Task to carry out: Your output should repeat each record below with no differences.

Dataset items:
^^^^

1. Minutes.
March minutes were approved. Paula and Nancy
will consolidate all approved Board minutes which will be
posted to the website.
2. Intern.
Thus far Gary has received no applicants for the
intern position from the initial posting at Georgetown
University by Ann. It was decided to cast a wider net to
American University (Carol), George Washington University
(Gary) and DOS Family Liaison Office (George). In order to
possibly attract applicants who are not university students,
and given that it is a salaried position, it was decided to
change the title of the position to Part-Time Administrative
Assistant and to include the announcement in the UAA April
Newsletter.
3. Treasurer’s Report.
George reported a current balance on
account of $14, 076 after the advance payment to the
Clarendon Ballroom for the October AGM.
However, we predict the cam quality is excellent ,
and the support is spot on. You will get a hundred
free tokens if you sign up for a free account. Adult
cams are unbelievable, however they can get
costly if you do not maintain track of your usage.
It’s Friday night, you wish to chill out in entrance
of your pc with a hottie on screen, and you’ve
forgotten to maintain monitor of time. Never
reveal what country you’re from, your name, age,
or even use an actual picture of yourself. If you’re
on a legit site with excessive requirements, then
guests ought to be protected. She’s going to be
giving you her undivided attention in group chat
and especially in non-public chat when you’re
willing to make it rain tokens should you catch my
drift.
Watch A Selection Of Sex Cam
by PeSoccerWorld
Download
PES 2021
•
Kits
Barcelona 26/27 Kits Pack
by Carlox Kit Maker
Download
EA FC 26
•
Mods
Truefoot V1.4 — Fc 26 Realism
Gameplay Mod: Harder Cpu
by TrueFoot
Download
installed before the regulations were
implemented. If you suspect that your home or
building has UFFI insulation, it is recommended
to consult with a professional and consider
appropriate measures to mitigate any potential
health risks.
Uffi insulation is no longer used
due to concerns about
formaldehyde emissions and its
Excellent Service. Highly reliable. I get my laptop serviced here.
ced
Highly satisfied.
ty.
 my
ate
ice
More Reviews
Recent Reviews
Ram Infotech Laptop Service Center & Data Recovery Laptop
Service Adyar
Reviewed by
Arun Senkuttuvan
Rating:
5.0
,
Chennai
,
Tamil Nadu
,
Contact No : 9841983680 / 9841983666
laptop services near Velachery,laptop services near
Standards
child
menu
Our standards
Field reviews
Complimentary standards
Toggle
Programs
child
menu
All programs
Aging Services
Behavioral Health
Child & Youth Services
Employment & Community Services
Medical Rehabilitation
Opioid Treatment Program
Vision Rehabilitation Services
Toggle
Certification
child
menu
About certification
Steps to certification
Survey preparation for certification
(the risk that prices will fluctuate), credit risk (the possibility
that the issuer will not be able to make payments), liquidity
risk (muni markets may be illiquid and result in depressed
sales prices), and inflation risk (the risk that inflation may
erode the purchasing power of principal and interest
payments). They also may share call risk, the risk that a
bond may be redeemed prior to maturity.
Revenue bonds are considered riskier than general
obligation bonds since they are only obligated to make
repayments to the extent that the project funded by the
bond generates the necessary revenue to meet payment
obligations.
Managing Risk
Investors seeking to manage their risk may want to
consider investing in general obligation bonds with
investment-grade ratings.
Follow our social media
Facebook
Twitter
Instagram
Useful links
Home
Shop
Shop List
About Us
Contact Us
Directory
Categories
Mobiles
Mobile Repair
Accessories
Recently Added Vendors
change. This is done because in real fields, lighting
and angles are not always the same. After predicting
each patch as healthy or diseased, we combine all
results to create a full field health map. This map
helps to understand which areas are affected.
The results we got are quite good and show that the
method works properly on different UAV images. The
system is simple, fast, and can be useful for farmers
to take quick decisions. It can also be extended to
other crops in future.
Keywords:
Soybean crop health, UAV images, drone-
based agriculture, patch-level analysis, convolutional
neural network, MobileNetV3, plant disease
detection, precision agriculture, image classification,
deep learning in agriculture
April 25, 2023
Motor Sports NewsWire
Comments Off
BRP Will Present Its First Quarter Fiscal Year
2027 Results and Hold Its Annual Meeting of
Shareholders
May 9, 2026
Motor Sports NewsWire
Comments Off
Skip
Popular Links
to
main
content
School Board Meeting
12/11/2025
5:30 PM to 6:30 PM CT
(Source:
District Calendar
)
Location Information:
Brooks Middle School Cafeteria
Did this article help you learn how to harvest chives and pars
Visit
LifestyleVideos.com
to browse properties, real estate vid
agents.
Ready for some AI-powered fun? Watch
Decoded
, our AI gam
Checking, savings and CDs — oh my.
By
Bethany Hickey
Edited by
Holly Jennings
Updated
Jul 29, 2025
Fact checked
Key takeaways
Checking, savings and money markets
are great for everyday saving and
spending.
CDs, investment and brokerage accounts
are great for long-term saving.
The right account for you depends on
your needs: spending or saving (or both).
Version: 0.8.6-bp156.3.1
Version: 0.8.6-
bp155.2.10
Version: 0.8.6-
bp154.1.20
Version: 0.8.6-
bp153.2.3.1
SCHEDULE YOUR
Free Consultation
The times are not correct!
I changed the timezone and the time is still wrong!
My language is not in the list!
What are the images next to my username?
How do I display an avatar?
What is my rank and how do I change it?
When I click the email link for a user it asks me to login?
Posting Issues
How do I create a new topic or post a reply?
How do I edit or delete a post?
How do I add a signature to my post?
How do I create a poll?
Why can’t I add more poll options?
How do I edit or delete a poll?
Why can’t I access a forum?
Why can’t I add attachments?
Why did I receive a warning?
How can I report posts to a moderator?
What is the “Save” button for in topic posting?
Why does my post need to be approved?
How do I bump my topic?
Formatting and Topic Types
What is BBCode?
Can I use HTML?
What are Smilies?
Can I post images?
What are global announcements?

^^^^

Output of the exercise:
1. Minutes.
March minutes were approved. Paula and Nancy
will consolidate all approved Board minutes which will be
posted to the website.
2. Intern.
Thus far Gary has received no applicants for the
intern position from the initial posting at Georgetown
University by Ann. It was decided to cast a wider net to
American University (Carol), George Washington University
(Gary) and DOS Family Liaison Office (George). In order to
possibly attract applicants who are not university students,
and given that it is a salaried position, it was decided to
change the title of the position to Part-Time Administrative
Assistant and to include the announcement in the UAA April
Newsletter.
3. Treasurer’s Report.
George reported a current balance on
account of $14, 076 after the advance payment to the
Clarendon Ballroom for the October AGM.
However, we predict the cam quality is excellent ,
and the support is spot on. You will get a hundred
free tokens if you sign up for a free account. Adult
cams are unbelievable, however they can get
costly if you do not maintain track of your usage.
It’s Friday night, you wish to chill out in entrance
of your pc with a hottie on screen, and you’ve
forgotten to maintain monitor of time. Never
reveal what country you’re from, your name, age,
or even use an actual picture of yourself. If you’re
on a legit site with excessive requirements, then
guests ought to be protected. She’s going to be
giving you her undivided attention in group chat
and especially in non-public chat when you’re
willing to make it rain tokens should you catch my
drift.
Watch A Selection Of Sex Cam
by PeSoccerWorld
Download
PES 2021
•
Kits
Barcelona 26/27 Kits Pack
by Carlox Kit Maker
Download
EA FC 26
•
Mods
Truefoot V1.4 — Fc 26 Realism
Gameplay Mod: Harder Cpu
by TrueFoot
Download
installed before the regulations were
implemented. If you suspect that your home or
building has UFFI insulation, it is recommended
to consult with a professional and consider
appropriate measures to mitigate any potential
health risks.
Uffi insulation is no longer used
due to concerns about
formaldehyde emissions and its
Excellent Service. Highly reliable. I get my laptop serviced here.
ced
Highly satisfied.
ty.
 my
ate
ice
More Reviews
Recent Reviews
Ram Infotech Laptop Service Center & Data Recovery Laptop
Service Adyar
Reviewed by
Arun Senkuttuvan
Rating:
5.0
,
Chennai
,
Tamil Nadu
,
Contact No : 9841983680 / 9841983666
laptop services near Velachery,laptop services near
Standards
child
menu
Our standards
Field reviews
Complimentary standards
Toggle
Programs
child
menu
All programs
Aging Services
Behavioral Health
Child & Youth Services
Employment & Community Services
Medical Rehabilitation
Opioid Treatment Program
Vision Rehabilitation Services
Toggle
Certification
child
menu
About certification
Steps to certification
Survey preparation for certification
(the risk that prices will fluctuate), credit risk (the possibility
that the issuer will not be able to make payments), liquidity
risk (muni markets may be illiquid and result in depressed
sales prices), and inflation risk (the risk that inflation may
erode the purchasing power of principal and interest
payments). They also may share call risk, the risk that a
bond may be redeemed prior to maturity.
Revenue bonds are considered riskier than general
obligation bonds since they are only obligated to make
repayments to the extent that the project funded by the
bond generates the necessary revenue to meet payment
obligations.
Managing Risk
Investors seeking to manage their risk may want to
consider investing in general obligation bonds with
investment-grade ratings.
Follow our social media
Facebook
Twitter
Instagram
Useful links
Home
Shop
Shop List
About Us
Contact Us
Directory
Categories
Mobiles
Mobile Repair
Accessories
Recently Added Vendors
change. This is done because in real fields, lighting
and angles are not always the same. After predicting
each patch as healthy or diseased, we combine all
results to create a full field health map. This map
helps to understand which areas are affected.
The results we got are quite good and show that the
method works properly on different UAV images. The
system is simple, fast, and can be useful for farmers
to take quick decisions. It can also be extended to
other crops in future.
Keywords:
Soybean crop health, UAV images, drone-
based agriculture, patch-level analysis, convolutional
neural network, MobileNetV3, plant disease
detection, precision agriculture, image classification,
deep learning in agriculture
April 25, 2023
Motor Sports NewsWire
Comments Off
BRP Will Present Its First Quarter Fiscal Year
2027 Results and Hold Its Annual Meeting of
Shareholders
May 9, 2026
Motor Sports NewsWire
Comments Off
Skip
Popular Links
to
main
content
School Board Meeting
12/11/2025
5:30 PM to 6:30 PM CT
(Source:
District Calendar
)
Location Information:
Brooks Middle School Cafeteria
Did this article help you learn how to harvest chives and pars
Visit
LifestyleVideos.com
to browse properties, real estate vid
agents.
Ready for some AI-powered fun? Watch
Decoded
, our AI gam
Checking, savings and CDs — oh my.
By
Bethany Hickey
Edited by
Holly Jennings
Updated
Jul 29, 2025
Fact checked
Key takeaways
Checking, savings and money markets
are great for everyday saving and
spending.
CDs, investment and brokerage accounts
are great for long-term saving.
The right account for you depends on
your needs: spending or saving (or both).
Version: 0.8.6-bp156.3.1
Version: 0.8.6-
bp155.2.10
Version: 0.8.6-
bp154.1.20
Version: 0.8.6-
bp153.2.3.1
SCHEDULE YOUR
Free Consultation
The times are not correct!
I changed the timezone and the time is still wrong!
My language is not in the list!
What are the images next to my username?
How do I display an avatar?
What is my rank and how do I change it?
When I click the email link for a user it asks me to login?
Posting Issues
How do I create a new topic or post a reply?
How do I edit or delete a post?
How do I add a signature to my post?
How do I create a poll?
Why can’t I add more poll options?
How do I edit or delete a poll?
Why can’t I access a forum?
Why can’t I add attachments?
Why did I receive a warning?
How can I report posts to a moderator?
What is the “Save” button for in topic posting?
Why does my post need to be approved?
How do I bump my topic?
Formatting and Topic Types
What is BBCode?
Can I use HTML?
What are Smilies?
Can I post images?
What are global announcements?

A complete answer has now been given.